Jhayco singles chronology
| "911 (remix)" (2021) | "En Mi Cuarto" (2021) | "Delincuente" (2021) |

Skrillex singles chronology
| "In da Getto" (2021) | "En Mi Cuarto" (2021) | "Don't Go" (2021) |

Music video
- "En Mi Cuarto" on YouTube

= En Mi Cuarto =

2021 single by Jhayco and Skrillex

"En Mi Cuarto" is a song by Puerto Rican rapper Jhayco and American record producer Skrillex. It was released as a single on July 30, 2021. The song was written and produced by Jhayco, Skrillex and Tainy. It is from his second album, Timelezz.

== Composition ==
The song is written in the key of G♭ Minor, with a tempo of 115 beats per minute.

== Critical reception ==
Ariel King of Dancing Astronaut commented the song has "smooth beat matches Cortez’s crisp vocal flow, creating a slinking track that’s fit for packed nightclubs." Ellie Mullins of We Rave You thought it "is a perfect anthem for the late summer nights or for a tropical DJ set with the sunset as the background."

== Music video ==
An accompanying music video was released on July 30, 2021, directed by Stillz, and starring Mia Khalifa. The characteristic of video is "thrilling shots of Cortez on a motorcycle and partying in the back of a fast-moving truck." and ends with "Skrillex and Cortez party in a room that bursts into flames."
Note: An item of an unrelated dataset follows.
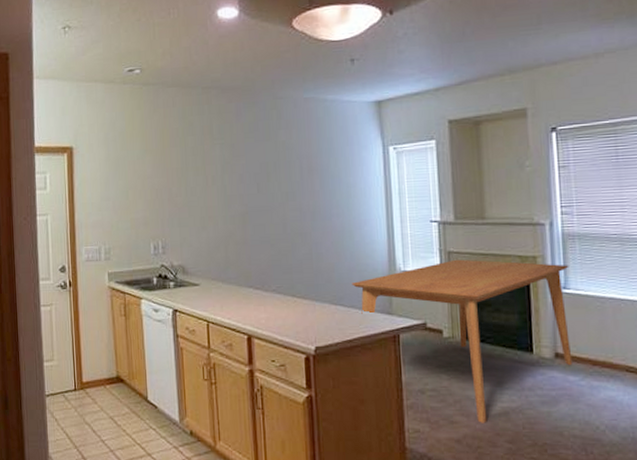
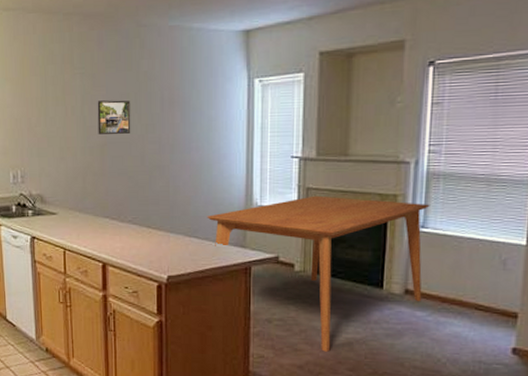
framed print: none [237,169,272,203] -> present [97,100,131,134]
== Credits and personnel ==
Credits adapted from AllMusic.

- Jhayco – composer, primary artist, voices
- Skrillex – composer, primary artist, producer, voices
- Tainy – composer, producer

== Charts ==

=== Weekly charts ===

Weekly chart performance for "En Mi Cuarto"
| Chart (2021) | Peak position |
|---|---|
| Spain (PROMUSICAE) | 31 |
| US Hot Dance/Electronic Songs (Billboard) | 8 |
| US Hot Latin Songs (Billboard) | 22 |

=== Year-end charts ===

Year-end chart performance for "En Mi Cuarto"
| Chart (2021) | Position |
|---|---|
| US Hot Dance/Electronic Songs (Billboard) | 38 |

== Certifications ==

Certifications for "En Mi Cuarto"
| Region | Certification | Certified units/sales |
| Spain (PROMUSICAE) | Platinum | 60,000^{‡} |
| United States (RIAA) | 2× Platinum (Latin) | 120,000^{‡} |
^{‡} Sales+streaming figures based on certification alone.